Gian Piero Gasperini es un genio incapaz de vivir sosegadamente. Ni cuando duerme. Dicen sus allegados que hay noches de víspera de un partido que da la impresión de que el entrenador del Atalanta lo tiene todo claro: la táctica, la alineación, el discurso. Hasta que concilia el sueño y los dioses del fútbol le visitan para susurrarle ideas que a la mañana siguiente él anuncia a sus jugadores al borde del paroxismo pidiéndoles que cambien de plan. No son pocos los futbolistas y los dirigentes que lo han calificado de “pazzo” —loco— por estos arrebatos. Su mano derecha hasta hace un mes, Alejandro Gómez, alias Papu, transitaba por la orilla opuesta. Nunca nadie le acusó de conductas irracionales, esotéricas o narcisistas, hasta que el 1 de diciembre se hartó de los bandazos de Gasperini y ambos acabaron enfrentándose en el vestuario del estadio de Bérgamo.
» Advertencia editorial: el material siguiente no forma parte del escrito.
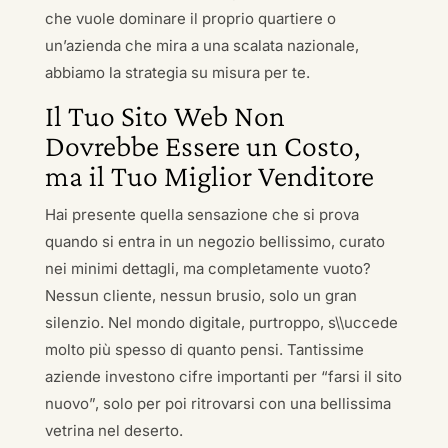
che vuole dominare il proprio quartiere o
un’azienda che mira a una scalata nazionale,
abbiamo la strategia su misura per te.
Il Tuo Sito Web Non
Dovrebbe Essere un Costo,
ma il Tuo Miglior Venditore
Hai presente quella sensazione che si prova
quando si entra in un negozio bellissimo, curato
nei minimi dettagli, ma completamente vuoto?
Nessun cliente, nessun brusio, solo un gran
silenzio. Nel mondo digitale, purtroppo, s\\uccede
molto più spesso di quanto pensi. Tantissime
aziende investono cifre importanti per “farsi il sito
nuovo”, solo per poi ritrovarsi con una bellissima
vetrina nel deserto.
Un conflicto aparentemente banal separó sin remedio a dos de los cerebros más brillantes que ha dado la Serie A en este siglo: el de Gasperini para organizar al equipo en su mente y el de Papu Gómez para organizarlo en el terreno de juego. El fichaje del mediapunta por el Sevilla añade otro capítulo insólito a la carrera extravagante de un jugador lúcido como pocos.
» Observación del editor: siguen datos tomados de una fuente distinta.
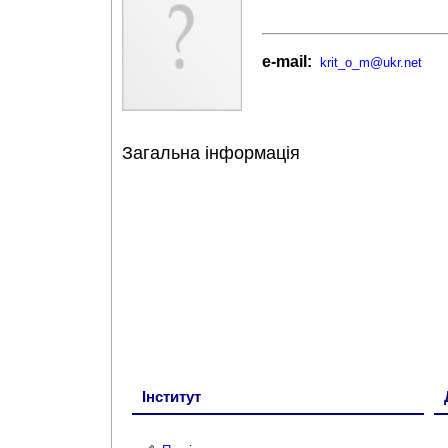
e-mail:
krit_o_m@ukr.net
Загальна інформація
Інститут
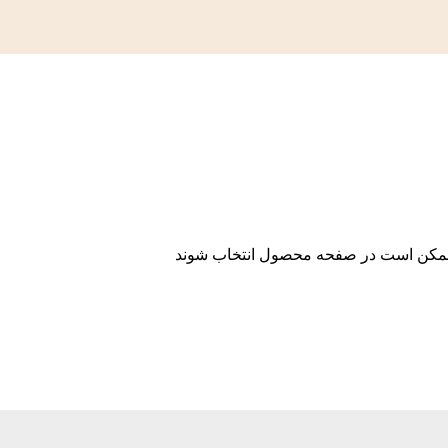
ا ممکن است در صفحه محصول انتخاب شوند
“Tengo alma de centrocampista”, reconoció, durante una charla en Bérgamo, el año pasado, para explicar su naturaleza de atacante híbrido, autor de 105 goles y 106 asistencias a lo largo de su trayectoria de más de 500 partidos en competiciones de clubes. “Siempre hice más asistencias que goles porque me gusta dar asistencias”, puntualizó. “Los delanteros generalmente están más metidos en su propio mundo; y está bien que sean egoístas. Con la excepción de Cruyff, no conozco un gran entrenador que haya sido delantero. A veces pienso que podría hacerlo bien como entrenador porque veo bien el fútbol. Pero llevo 20 años viviendo de concentración en concentración, y no sé si podría seguir viviendo así otros 20 años más. ¡Hay que dejarlo todo! No sé si estoy tan loco”.
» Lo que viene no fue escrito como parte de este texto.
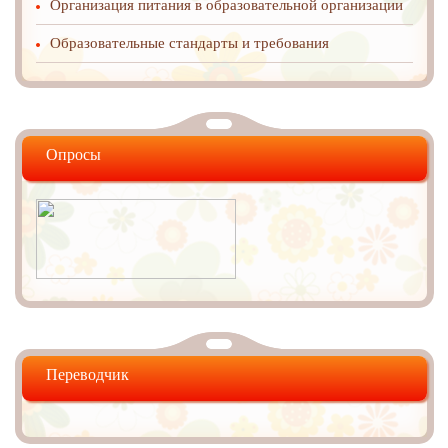
Организация питания в образовательной организации
Образовательные стандарты и требования
Опросы
Переводчик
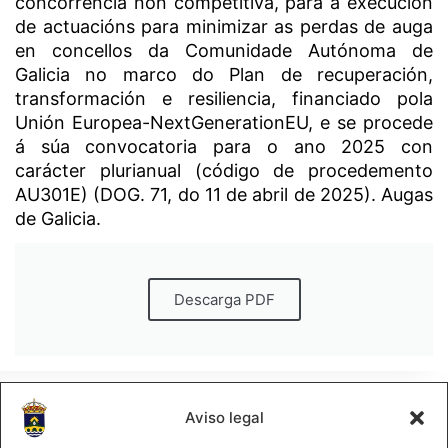
concorrencia non competitiva, para a execución
de actuacións para minimizar as perdas de auga
en concellos da Comunidade Autónoma de
Galicia no marco do Plan de recuperación,
transformación e resiliencia, financiado pola
Unión Europea-NextGenerationEU, e se procede
á súa convocatoria para o ano 2025 con
carácter plurianual (código de procedemento
AU301E) (DOG. 71, do 11 de abril de 2025). Augas
de Galicia.
Descarga PDF
Aviso legal
2025 Concello de Boqueixón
Los mediapuntas argentinos de las últimas décadas se dividen en dos grandes ramas. De un lado los herederos de Juan Román Riquelme, monumento a la autoconfirmación, peregrino de la fe en sí mismo hasta el fundamentalismo. Del otro, los sucesores de Pablo Aimar, que jugaba mejor que Riquelme pero se sentía tan vulgar que si Cúper lo dejaba fuera de la final de la Champions en el descanso de un partido que iban ganando 0-1 para poner a Albelda, a él le parecía lógico. Por más que Gasperini lo presente como un rebelde, el Papu, como Aimar, nunca se dio tanta importancia. Por no rebelarse, en 2013 aceptó que lo vendieran al Metalist porque al Catania —que él consideraba su casa— le convenía la operación. Allí jugó hasta que la guerra civil en Ucrania le obligó a regresar a Italia. Una vez en el calcio no le incomodó grabar un vídeo musical en el que recreaba la coreografía del Papu Dance, viralización que frivolizaba su imagen en lugar de presentarse como lo que de verdad era: un maestro del fútbol.
“Nací en Avellaneda”
“Nací en Avellaneda en 1988, a cinco manzanas de la cancha de Independiente”, dice. “Mi padre siempre ha trabajado —todavía trabaja— en Independiente: en verano en la cancha y en invierno en la sede del club. Yo me crié en el club”.
Nació en Avellaneda pero ni Independiente ni Racing, los dos grandes del barrio porteño, apreciaron realmente su talento. Acabó yéndose al Arsenal de Sarandí, donde levantó la Copa Sudamericana, primera evidencia de un poderío difícil de reconocer. Sin estatura —mide 1,67—, sin potencia, sin mucho gol, el Papu Gómez posee la piedra filosofal del buen juego. Cuando pisa la cancha —también cuando encara a los rivales con la pelota pegada al pie— ve más cosas que nadie y las ve más rápido que nadie.